Tuesday, April 4, 2017

Crimes of the South African Police Service

South Africa: Police Officers hire guns out for crime

21 August 2014

When the ANC took South Africa over, they quickly reorganised the once-respected South African Police (SAP) force into the South African Police Service (SAPS).

How apt, you might say, seeing as the majority of police in South Africa these days do indeed service the community - with guns for hire, selling them drugs and doing their part in self-service by joining in armed robberies.


Yes sirree Bob. They sure do provide a service. Maybe not the service they're supposed to provide, but then this is Africa, and South Africa has gone from a first world country just a short 20-years ago, and morphed into another typical failing African state.


Their military is a joke, the infrastructure is crumbling, the economy is going down the toilet, and the country is run by clueless cadres. 


So, why shouldn't the police also join in the fun?



Hat tip: Nick A


Some Western Cape police officers have sided with gangsters and other criminals, provincial police commissioner Arno Lamoer said on Wednesday.

He told the Cape Town Press Club that 87 officers were arrested in the last financial year alone for corrupt activities such as selling drugs to gangsters and participating in armed robberies.

Of these, 20 had been dismissed. The rest were still involved in criminal procedures.

"We also know that some of our police officers hire their guns out to people to commit crimes," Lamoer said.

The department had registered all service firearms on a database to combat this trend.


Lamoer told reporters the province was afflicted by gang-related violence, substance abuse and illegal firearms.

The latest crime statistics released for the province showed a leap in drug-related crime between 2010/2011 and 2011/2012, from 70 588 reported cases to 77 069.

Illegal possession of firearms dropped slightly in the same period from 2 551 cases to 2 395 cases.

Gang-related crime was not indicated in national crime statistics.

Lamoer said the perceptions of communities were a more reliable indicator of crime than national statistics.

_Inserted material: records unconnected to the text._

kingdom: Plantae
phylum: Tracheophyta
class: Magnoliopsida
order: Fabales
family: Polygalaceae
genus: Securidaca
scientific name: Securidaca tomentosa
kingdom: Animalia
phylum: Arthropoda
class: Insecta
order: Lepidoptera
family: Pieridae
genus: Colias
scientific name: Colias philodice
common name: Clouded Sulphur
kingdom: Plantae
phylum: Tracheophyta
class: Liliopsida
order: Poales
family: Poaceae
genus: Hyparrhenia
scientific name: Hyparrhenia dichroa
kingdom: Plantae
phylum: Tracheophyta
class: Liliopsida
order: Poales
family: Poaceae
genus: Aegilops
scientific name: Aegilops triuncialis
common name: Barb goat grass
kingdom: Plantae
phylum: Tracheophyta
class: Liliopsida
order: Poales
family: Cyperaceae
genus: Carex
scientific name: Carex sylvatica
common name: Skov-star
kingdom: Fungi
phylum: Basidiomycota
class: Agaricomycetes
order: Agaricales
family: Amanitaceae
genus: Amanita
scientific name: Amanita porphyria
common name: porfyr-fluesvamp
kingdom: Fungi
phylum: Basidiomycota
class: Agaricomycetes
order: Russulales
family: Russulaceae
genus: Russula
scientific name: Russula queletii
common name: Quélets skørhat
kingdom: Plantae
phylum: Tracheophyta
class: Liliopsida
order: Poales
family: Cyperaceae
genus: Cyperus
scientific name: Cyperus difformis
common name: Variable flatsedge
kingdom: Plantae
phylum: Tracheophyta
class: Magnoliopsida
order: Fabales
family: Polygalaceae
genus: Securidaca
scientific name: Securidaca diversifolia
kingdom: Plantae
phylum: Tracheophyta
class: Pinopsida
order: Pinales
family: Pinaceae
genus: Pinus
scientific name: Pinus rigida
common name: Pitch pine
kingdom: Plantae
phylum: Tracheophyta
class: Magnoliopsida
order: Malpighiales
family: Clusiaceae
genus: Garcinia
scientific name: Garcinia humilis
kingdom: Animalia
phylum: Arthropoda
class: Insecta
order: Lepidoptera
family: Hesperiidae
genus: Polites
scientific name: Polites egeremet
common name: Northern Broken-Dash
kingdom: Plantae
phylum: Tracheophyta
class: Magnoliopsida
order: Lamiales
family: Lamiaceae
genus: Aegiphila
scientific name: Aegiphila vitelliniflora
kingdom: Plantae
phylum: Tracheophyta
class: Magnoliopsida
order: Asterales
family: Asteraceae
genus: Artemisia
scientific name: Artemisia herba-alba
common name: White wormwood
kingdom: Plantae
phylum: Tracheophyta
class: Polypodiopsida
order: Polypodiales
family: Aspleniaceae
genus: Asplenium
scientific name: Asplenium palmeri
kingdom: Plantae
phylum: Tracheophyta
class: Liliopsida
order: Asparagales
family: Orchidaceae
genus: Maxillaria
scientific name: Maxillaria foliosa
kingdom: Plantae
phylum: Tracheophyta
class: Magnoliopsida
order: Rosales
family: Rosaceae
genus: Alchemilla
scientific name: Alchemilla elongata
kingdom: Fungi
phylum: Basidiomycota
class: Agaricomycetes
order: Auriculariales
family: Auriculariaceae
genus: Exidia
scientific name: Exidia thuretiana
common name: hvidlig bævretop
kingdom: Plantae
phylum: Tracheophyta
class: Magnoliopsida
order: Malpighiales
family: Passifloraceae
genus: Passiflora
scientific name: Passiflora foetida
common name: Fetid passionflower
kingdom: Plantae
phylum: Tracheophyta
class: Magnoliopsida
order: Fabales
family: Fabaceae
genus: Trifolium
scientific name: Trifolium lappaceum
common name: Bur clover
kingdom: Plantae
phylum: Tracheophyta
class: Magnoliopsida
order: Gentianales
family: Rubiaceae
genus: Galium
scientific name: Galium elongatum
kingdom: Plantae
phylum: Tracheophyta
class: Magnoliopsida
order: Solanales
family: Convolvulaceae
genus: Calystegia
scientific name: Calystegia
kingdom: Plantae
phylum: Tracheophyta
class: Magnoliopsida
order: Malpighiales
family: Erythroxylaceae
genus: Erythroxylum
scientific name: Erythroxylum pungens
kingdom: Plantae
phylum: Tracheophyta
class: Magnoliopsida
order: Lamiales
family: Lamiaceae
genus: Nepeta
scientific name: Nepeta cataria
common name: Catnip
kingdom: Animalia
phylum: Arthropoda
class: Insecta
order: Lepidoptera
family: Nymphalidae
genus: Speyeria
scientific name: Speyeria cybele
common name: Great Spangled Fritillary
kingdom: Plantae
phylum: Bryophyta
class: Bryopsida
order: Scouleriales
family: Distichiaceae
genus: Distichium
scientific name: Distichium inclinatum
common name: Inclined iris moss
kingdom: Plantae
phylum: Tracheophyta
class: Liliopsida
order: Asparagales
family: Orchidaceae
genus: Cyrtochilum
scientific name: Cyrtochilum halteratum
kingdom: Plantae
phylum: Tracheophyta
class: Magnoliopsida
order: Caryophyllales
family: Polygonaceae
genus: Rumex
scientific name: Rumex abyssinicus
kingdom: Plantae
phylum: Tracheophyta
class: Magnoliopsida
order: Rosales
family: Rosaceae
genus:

"I don't believe in decreases and increases of crime of more than 10% to 15%, to 30%, 40% because something must be seriously wrong in crime [statistics] for it to fluctuate that way," he said.

"We can celebrate the decreases in crime, but what difference does it make to a baby girl of 18 months who was raped? It doesn't make any sense."

He said the job of the police was to ask how they could go back to a community and change the perceptions of where they lived, or of the government that was tasked with protecting them.

Partnerships with various non-governmental organisations played a key role in keeping an ear to the ground and identifying victims, especially women and children.

Lamoer said these crimes were "sad and also very serious", with victims of sexual offences getting younger.

He said on Wednesday morning alone, he had heard of three girls, aged four, five and 10, who were raped in separate cases.

"It is with people that they know: their fathers, their step-fathers."

He said the police had "excellent partnerships" with non-governmental organisations such as Rape Crisis and The Pink Ladies, but more was needed to fight such crimes.

The partnership with the provincial social development department, for instance, was "not up to scratch" when it came to abuse.